AUSGEWÄHLTE TEXTSTELLE –
Jeppe Bruus, der dänische Verteidigungsminister, erklärte am Dienstag, dass die Rekruten in Grönland eingesetzt werden, einem autonomen dänischen Gebiet, wo sie mit professionellen Soldaten in verschiedenen Missionen zusammenarbeiten werden.
Diese Entscheidung erfolgt im Kontext der Stärkung der militärischen Präsenz Dänemarks als Antwort auf den Druck der Vereinigten Staaten, insbesondere nach den Vorwürfen des amerikanischen Vizepräsidenten JD Vance, dass Dänemark die Sicherheit dieses Gebiets vernachlässigt. Außerdem äußerte der ehemalige Präsident Donald Trump im Jahr 2025 sein Interesse an Grönland und schlug sogar vor, Gewalt anzuwenden, um die Insel zu „erlangen“.
Dänemark hat kürzlich den obligatorischen Militärdienst auf 11 Monate ausgeweitet, einschließlich für Frauen, und die Rekruten werden ausgebildet, um an Missionen teilzunehmen. Bruus erwähnte, dass sie in Aufgaben involviert sein werden, die keine langwierige spezialisierte Ausbildung erfordern, gab jedoch keine Details zur Anzahl der Rekruten oder zu den spezifischen Missionen an.

ARBEITSAUFTRAG –
Schreiben Sie den Text über dänische Rekruten in Grönland vollständig und ohne jede Änderung ab.

MATERIAL ZUR AUSWERTUNG –
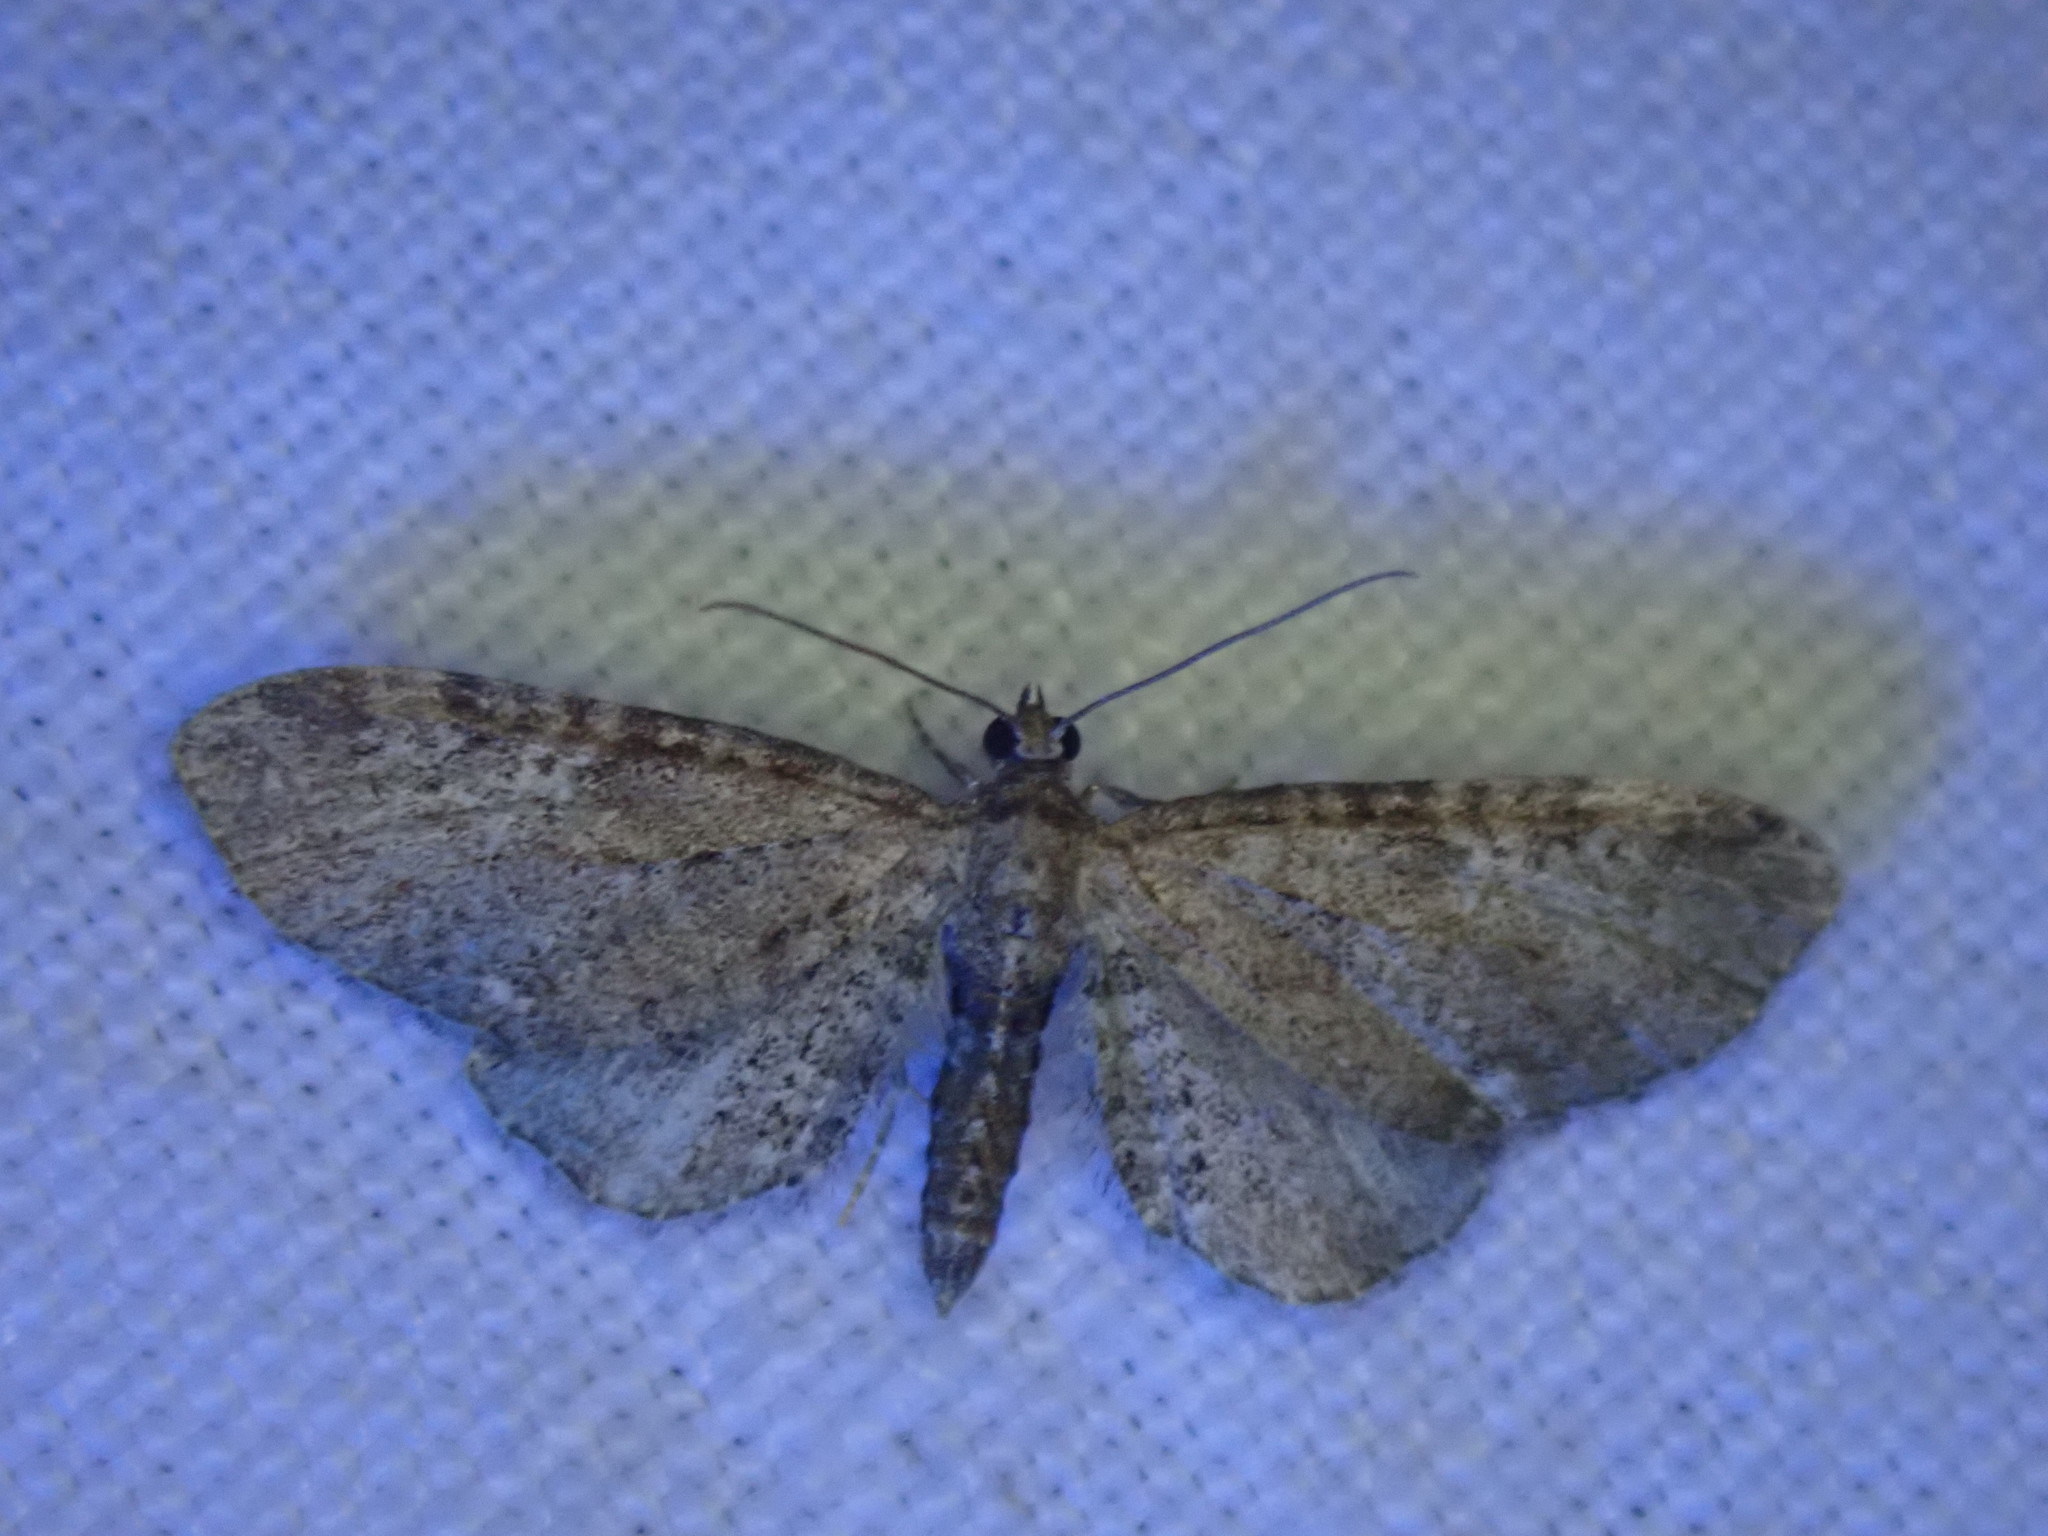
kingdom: Animalia
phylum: Arthropoda
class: Insecta
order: Lepidoptera
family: Geometridae
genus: Eupithecia
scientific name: Eupithecia vulgata
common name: Common pug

LÖSUNG DER AUFGABE –
Jeppe Bruus, der dänische Verteidigungsminister, erklärte am Dienstag, dass die Rekruten in Grönland eingesetzt werden, einem autonomen dänischen Gebiet, wo sie mit professionellen Soldaten in verschiedenen Missionen zusammenarbeiten werden.
Diese Entscheidung erfolgt im Kontext der Stärkung der militärischen Präsenz Dänemarks als Antwort auf den Druck der Vereinigten Staaten, insbesondere nach den Vorwürfen des amerikanischen Vizepräsidenten JD Vance, dass Dänemark die Sicherheit dieses Gebiets vernachlässigt. Außerdem äußerte der ehemalige Präsident Donald Trump im Jahr 2025 sein Interesse an Grönland und schlug sogar vor, Gewalt anzuwenden, um die Insel zu „erlangen“.
Dänemark hat kürzlich den obligatorischen Militärdienst auf 11 Monate ausgeweitet, einschließlich für Frauen, und die Rekruten werden ausgebildet, um an Missionen teilzunehmen. Bruus erwähnte, dass sie in Aufgaben involviert sein werden, die keine langwierige spezialisierte Ausbildung erfordern, gab jedoch keine Details zur Anzahl der Rekruten oder zu den spezifischen Missionen an.